→ Data supplied
----------

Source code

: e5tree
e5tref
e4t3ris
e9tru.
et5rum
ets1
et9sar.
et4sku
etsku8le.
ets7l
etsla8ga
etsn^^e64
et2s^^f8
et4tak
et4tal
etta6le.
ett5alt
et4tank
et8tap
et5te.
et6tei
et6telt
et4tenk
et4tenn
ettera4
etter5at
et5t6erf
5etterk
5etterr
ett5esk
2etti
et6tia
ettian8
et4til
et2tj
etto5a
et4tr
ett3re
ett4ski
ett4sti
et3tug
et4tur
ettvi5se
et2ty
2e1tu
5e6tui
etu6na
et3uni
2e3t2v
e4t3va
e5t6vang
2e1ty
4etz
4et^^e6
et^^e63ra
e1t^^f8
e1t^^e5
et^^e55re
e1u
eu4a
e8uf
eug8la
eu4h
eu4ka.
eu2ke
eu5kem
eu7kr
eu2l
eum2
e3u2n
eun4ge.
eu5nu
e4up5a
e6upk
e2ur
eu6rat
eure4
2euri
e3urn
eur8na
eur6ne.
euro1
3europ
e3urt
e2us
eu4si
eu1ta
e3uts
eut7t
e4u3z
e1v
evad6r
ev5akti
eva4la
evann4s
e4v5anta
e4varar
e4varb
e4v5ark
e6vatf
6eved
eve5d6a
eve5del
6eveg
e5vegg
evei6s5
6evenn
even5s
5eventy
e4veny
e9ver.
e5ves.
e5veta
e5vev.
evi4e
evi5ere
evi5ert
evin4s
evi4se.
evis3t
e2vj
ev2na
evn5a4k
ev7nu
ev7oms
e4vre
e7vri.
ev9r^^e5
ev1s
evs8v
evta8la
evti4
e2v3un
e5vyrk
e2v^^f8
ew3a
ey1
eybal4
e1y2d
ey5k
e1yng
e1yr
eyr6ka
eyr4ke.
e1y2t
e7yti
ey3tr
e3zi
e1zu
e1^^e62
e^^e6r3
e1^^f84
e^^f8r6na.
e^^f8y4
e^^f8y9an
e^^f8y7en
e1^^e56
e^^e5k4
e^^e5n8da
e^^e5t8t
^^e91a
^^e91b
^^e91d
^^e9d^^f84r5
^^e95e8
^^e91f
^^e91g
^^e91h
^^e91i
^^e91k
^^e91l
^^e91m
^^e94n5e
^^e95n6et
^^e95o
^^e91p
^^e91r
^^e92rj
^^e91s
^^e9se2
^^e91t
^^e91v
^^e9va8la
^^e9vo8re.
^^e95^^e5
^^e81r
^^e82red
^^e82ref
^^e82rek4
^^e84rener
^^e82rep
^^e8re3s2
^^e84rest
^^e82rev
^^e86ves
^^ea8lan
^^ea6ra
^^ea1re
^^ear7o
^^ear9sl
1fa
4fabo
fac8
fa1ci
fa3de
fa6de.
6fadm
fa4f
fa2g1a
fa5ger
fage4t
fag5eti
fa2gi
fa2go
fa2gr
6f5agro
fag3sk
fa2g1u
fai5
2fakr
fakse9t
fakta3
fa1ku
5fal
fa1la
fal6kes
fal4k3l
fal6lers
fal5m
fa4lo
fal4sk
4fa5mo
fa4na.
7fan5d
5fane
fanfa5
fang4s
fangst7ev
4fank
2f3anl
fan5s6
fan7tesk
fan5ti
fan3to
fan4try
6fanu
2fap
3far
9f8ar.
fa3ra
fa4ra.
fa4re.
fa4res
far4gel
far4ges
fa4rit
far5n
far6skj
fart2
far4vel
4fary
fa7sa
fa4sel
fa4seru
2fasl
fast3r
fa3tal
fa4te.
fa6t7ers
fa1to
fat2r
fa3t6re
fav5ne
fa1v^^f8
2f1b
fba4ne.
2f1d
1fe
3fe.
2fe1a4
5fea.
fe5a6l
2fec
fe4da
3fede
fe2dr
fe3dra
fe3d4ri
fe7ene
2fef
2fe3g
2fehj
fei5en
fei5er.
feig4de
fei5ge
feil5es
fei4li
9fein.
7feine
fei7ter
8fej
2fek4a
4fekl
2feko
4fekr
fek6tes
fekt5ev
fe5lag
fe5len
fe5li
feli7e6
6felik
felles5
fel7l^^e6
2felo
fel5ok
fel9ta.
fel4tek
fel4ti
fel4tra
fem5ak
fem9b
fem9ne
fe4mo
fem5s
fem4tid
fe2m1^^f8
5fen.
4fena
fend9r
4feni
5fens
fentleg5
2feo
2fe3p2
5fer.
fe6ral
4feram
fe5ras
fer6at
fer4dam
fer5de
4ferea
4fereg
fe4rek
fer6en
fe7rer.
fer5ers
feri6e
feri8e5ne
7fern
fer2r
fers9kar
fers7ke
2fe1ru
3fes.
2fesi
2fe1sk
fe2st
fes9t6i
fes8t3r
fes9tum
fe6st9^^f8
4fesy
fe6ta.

----------

→ Task details
Reproduce the material above precisely, omitting nothing.

→ Exercise output
Source code

: e5tree
e5tref
e4t3ris
e9tru.
et5rum
ets1
et9sar.
et4sku
etsku8le.
ets7l
etsla8ga
etsn^^e64
et2s^^f8
et4tak
et4tal
etta6le.
ett5alt
et4tank
et8tap
et5te.
et6tei
et6telt
et4tenk
et4tenn
ettera4
etter5at
et5t6erf
5etterk
5etterr
ett5esk
2etti
et6tia
ettian8
et4til
et2tj
etto5a
et4tr
ett3re
ett4ski
ett4sti
et3tug
et4tur
ettvi5se
et2ty
2e1tu
5e6tui
etu6na
et3uni
2e3t2v
e4t3va
e5t6vang
2e1ty
4etz
4et^^e6
et^^e63ra
e1t^^f8
e1t^^e5
et^^e55re
e1u
eu4a
e8uf
eug8la
eu4h
eu4ka.
eu2ke
eu5kem
eu7kr
eu2l
eum2
e3u2n
eun4ge.
eu5nu
e4up5a
e6upk
e2ur
eu6rat
eure4
2euri
e3urn
eur8na
eur6ne.
euro1
3europ
e3urt
e2us
eu4si
eu1ta
e3uts
eut7t
e4u3z
e1v
evad6r
ev5akti
eva4la
evann4s
e4v5anta
e4varar
e4varb
e4v5ark
e6vatf
6eved
eve5d6a
eve5del
6eveg
e5vegg
evei6s5
6evenn
even5s
5eventy
e4veny
e9ver.
e5ves.
e5veta
e5vev.
evi4e
evi5ere
evi5ert
evin4s
evi4se.
evis3t
e2vj
ev2na
evn5a4k
ev7nu
ev7oms
e4vre
e7vri.
ev9r^^e5
ev1s
evs8v
evta8la
evti4
e2v3un
e5vyrk
e2v^^f8
ew3a
ey1
eybal4
e1y2d
ey5k
e1yng
e1yr
eyr6ka
eyr4ke.
e1y2t
e7yti
ey3tr
e3zi
e1zu
e1^^e62
e^^e6r3
e1^^f84
e^^f8r6na.
e^^f8y4
e^^f8y9an
e^^f8y7en
e1^^e56
e^^e5k4
e^^e5n8da
e^^e5t8t
^^e91a
^^e91b
^^e91d
^^e9d^^f84r5
^^e95e8
^^e91f
^^e91g
^^e91h
^^e91i
^^e91k
^^e91l
^^e91m
^^e94n5e
^^e95n6et
^^e95o
^^e91p
^^e91r
^^e92rj
^^e91s
^^e9se2
^^e91t
^^e91v
^^e9va8la
^^e9vo8re.
^^e95^^e5
^^e81r
^^e82red
^^e82ref
^^e82rek4
^^e84rener
^^e82rep
^^e8re3s2
^^e84rest
^^e82rev
^^e86ves
^^ea8lan
^^ea6ra
^^ea1re
^^ear7o
^^ear9sl
1fa
4fabo
fac8
fa1ci
fa3de
fa6de.
6fadm
fa4f
fa2g1a
fa5ger
fage4t
fag5eti
fa2gi
fa2go
fa2gr
6f5agro
fag3sk
fa2g1u
fai5
2fakr
fakse9t
fakta3
fa1ku
5fal
fa1la
fal6kes
fal4k3l
fal6lers
fal5m
fa4lo
fal4sk
4fa5mo
fa4na.
7fan5d
5fane
fanfa5
fang4s
fangst7ev
4fank
2f3anl
fan5s6
fan7tesk
fan5ti
fan3to
fan4try
6fanu
2fap
3far
9f8ar.
fa3ra
fa4ra.
fa4re.
fa4res
far4gel
far4ges
fa4rit
far5n
far6skj
fart2
far4vel
4fary
fa7sa
fa4sel
fa4seru
2fasl
fast3r
fa3tal
fa4te.
fa6t7ers
fa1to
fat2r
fa3t6re
fav5ne
fa1v^^f8
2f1b
fba4ne.
2f1d
1fe
3fe.
2fe1a4
5fea.
fe5a6l
2fec
fe4da
3fede
fe2dr
fe3dra
fe3d4ri
fe7ene
2fef
2fe3g
2fehj
fei5en
fei5er.
feig4de
fei5ge
feil5es
fei4li
9fein.
7feine
fei7ter
8fej
2fek4a
4fekl
2feko
4fekr
fek6tes
fekt5ev
fe5lag
fe5len
fe5li
feli7e6
6felik
felles5
fel7l^^e6
2felo
fel5ok
fel9ta.
fel4tek
fel4ti
fel4tra
fem5ak
fem9b
fem9ne
fe4mo
fem5s
fem4tid
fe2m1^^f8
5fen.
4fena
fend9r
4feni
5fens
fentleg5
2feo
2fe3p2
5fer.
fe6ral
4feram
fe5ras
fer6at
fer4dam
fer5de
4ferea
4fereg
fe4rek
fer6en
fe7rer.
fer5ers
feri6e
feri8e5ne
7fern
fer2r
fers9kar
fers7ke
2fe1ru
3fes.
2fesi
2fe1sk
fe2st
fes9t6i
fes8t3r
fes9tum
fe6st9^^f8
4fesy
fe6ta.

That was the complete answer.